[Problem]:
With the records as your source, report how many lines contain "Date". Add no other words.

[Dataset records]:
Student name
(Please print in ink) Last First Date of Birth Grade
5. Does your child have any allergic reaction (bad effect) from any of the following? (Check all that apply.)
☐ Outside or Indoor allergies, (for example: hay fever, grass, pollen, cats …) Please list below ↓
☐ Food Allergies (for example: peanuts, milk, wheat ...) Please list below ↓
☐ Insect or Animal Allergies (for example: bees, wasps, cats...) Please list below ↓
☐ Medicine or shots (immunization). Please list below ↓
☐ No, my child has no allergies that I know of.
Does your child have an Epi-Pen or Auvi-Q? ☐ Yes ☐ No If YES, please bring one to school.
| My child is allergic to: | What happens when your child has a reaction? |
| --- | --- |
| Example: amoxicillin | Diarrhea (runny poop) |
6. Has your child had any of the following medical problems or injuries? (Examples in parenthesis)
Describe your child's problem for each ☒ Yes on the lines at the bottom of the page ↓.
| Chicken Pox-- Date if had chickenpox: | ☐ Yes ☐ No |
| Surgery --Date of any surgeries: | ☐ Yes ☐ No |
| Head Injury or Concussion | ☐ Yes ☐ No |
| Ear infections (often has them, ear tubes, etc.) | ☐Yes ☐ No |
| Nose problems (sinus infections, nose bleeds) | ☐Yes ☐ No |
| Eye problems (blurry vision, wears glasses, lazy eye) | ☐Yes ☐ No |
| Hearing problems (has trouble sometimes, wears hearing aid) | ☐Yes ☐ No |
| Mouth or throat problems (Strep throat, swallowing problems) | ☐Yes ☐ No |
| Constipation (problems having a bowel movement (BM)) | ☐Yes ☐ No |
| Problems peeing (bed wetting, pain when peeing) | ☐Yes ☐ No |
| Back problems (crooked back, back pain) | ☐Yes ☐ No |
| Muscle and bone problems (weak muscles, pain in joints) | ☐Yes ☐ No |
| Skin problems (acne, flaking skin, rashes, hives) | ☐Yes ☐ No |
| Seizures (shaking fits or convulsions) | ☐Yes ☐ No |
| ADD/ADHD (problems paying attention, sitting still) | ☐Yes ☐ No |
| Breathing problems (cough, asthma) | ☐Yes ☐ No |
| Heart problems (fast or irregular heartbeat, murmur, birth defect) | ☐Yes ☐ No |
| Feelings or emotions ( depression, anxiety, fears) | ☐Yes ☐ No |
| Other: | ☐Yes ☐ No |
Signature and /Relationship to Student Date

[Solution]:
4